Browsing Homilies

First Sunday of Advent

29 November 2020

Is 63:16b-17, 19b; 64:2-7 | Ps 80 | 1 Cor 1:3-9 | Mk 13:33-37

Welcome to another liturgical year … another Advent … a new opportunity to prepare our minds and hearts for the coming of Jesus into the world on Christmas Day. Much like parents who wait, hope, dream, and prepare for the arrival of their first child, there is an excitement that surrounds these days leading up to Christmas. But, we’re not waiting for Jesus to come and save us. He already has! Jesus lovingly showed us how to live in relationship with God and one another. And his promise of the Holy Spirit is present today, guiding us. So, what can we learn from today’s passages?

In Isaiah’s time, people turned away from God; he described them as “unclean,” “withered,” and guilt-ridden, comparing their deeds to “polluted rags.” Likewise, in today’s psalm, the words, “Lord, make us turn to you,” are filled with resignation and desperation. It’s humanity who repeatedly turns away from God, never God from humanity. Both Isaiah and the psalmist recognized this and are begging God to step in and return the chosen people into right relationship with one another and with God.

Jesus was God’s loving answer to their pleas.

In contrast to these two readings, Paul’s letter to the Corinthians offers hope. Paul, living in the light of Christ’s resurrection, assures us we are not lacking in any spiritual gift. As we wait in joyful hope for the coming of our Savior, Paul reminds us that our faith will provide us with guidance and strength to endure any hardship.

Unfortunately, as we journey through life, we accumulate bad habits and insecurities that cloud our spirits and keep us from recognizing and utilizing our spiritual gifts that lay dormant.

A twentieth-century Jesuit priest, (Pierre Teilhard de Chardin), scientist, and mystic, beautifully articulated the connection between the human condition and the spiritual life. In The Phenomenon of Man, he affirmed: “We are not human beings having a spiritual experience; we are spiritual beings having a human experience.”

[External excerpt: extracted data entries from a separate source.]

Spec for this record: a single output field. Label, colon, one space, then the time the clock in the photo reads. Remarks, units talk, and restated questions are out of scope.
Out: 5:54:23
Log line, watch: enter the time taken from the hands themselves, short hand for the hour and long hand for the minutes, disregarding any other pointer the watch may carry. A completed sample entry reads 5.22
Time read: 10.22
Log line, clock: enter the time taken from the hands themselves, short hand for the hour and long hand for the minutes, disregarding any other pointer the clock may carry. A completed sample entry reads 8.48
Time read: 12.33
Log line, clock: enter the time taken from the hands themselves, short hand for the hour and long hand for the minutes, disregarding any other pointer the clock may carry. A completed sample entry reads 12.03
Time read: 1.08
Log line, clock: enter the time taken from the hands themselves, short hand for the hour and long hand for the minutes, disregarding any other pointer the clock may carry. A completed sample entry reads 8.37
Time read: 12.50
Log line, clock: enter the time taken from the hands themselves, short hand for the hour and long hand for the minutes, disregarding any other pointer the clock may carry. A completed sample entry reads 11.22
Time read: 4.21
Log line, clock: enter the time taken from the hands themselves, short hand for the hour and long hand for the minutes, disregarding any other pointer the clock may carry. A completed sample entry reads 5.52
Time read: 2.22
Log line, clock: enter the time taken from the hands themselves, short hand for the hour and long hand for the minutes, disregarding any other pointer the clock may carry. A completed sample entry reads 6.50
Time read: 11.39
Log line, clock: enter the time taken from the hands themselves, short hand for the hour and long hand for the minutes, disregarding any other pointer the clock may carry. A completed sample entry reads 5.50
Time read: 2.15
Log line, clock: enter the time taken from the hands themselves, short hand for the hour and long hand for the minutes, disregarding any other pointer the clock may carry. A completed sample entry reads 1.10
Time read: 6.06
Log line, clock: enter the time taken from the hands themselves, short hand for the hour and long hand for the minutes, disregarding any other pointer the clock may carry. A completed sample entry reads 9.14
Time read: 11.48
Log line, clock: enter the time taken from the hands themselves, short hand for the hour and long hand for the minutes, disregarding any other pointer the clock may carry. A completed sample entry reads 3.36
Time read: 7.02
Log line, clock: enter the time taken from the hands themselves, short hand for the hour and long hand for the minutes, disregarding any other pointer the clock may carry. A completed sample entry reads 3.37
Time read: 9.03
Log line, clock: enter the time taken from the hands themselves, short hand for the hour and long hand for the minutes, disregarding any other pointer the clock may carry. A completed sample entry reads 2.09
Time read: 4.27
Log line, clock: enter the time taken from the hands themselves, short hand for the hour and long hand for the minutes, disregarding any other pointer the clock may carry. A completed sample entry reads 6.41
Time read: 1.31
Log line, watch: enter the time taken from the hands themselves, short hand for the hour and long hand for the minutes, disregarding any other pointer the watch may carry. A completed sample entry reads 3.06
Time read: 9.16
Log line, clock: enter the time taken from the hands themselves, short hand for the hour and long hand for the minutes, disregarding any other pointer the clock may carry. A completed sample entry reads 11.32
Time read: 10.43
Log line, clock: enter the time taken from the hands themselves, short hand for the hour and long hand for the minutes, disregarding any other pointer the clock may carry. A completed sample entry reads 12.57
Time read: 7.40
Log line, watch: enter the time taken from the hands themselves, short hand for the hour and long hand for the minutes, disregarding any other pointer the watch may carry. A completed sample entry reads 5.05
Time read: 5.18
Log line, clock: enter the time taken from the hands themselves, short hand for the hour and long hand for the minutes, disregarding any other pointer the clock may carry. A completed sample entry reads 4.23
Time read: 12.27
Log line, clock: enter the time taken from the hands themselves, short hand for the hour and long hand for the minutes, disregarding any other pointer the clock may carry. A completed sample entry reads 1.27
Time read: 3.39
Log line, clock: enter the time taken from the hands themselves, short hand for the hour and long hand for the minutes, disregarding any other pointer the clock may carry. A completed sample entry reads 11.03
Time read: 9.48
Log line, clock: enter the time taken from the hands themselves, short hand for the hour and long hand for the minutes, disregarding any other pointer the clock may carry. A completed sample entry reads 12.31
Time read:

We all have days when it’s hard to feel like a spiritual being. We are bombarded with so many earthly distractions, especially during this season. World catastrophes, political unrest, technological distractions, illness, family/work stressors, violence, and addictions are just a few things that clutter our minds and hearts and keep us from living fully as spiritual beings.

In today’s Gospel, Mark emphatically tells us what we must do: watch! We are neither to watch nor judge what others are doing, but rather to watch and be alert to what we are thinking, doing, feeling, giving, and taking. We can examine our actions and interactions to see if they align with those of Jesus. Do our thoughts, words, and actions reflect a spiritual existence or a human existence?

Jesus’ greatest gift while he walked among us was his loving, healing presence. Who would benefit most this season from the gift of your loving presence? If we truly want to live our earthly lives as the spiritual beings we were created to be and live as Jesus lived, what would we have to change?

Advent challenges us to be alert to the ways we turn our minds and hearts away from God and others.

Advent is probably the Church season most vulnerable to corruption and being overshadowed by everything that coincides with it. Whereas the Church starts to celebrate Christmas on the night of December 24, and continues through the feast of the Baptism of the Lord, society rolls into holiday mode after Halloween and into uncompromising materialism beginning with “Black Friday.” Our cultural Christmas ends abruptly on the night of December 25 – leaving only the tree that nobody wants to take down.

Ironically, there is nothing more distracting from the mood of Advent than our culture’s preparation for Christmas.

Our readings remind us that, as of today, we are not simply getting into the commercial Christmas season but entering into a season of conversion. Take this time to clear out any earthly distractions. Unplug! Simplify! Unleash those spiritual gifts! Share them and thus bring Jesus more fully into the life of this world. While we are in the world, we are reminded we are not of the world.

If we can bear this in mind a little bit more, then there will be more space for God’s grace to enter.

Only then will we be ready for a spiritual awakening like never before.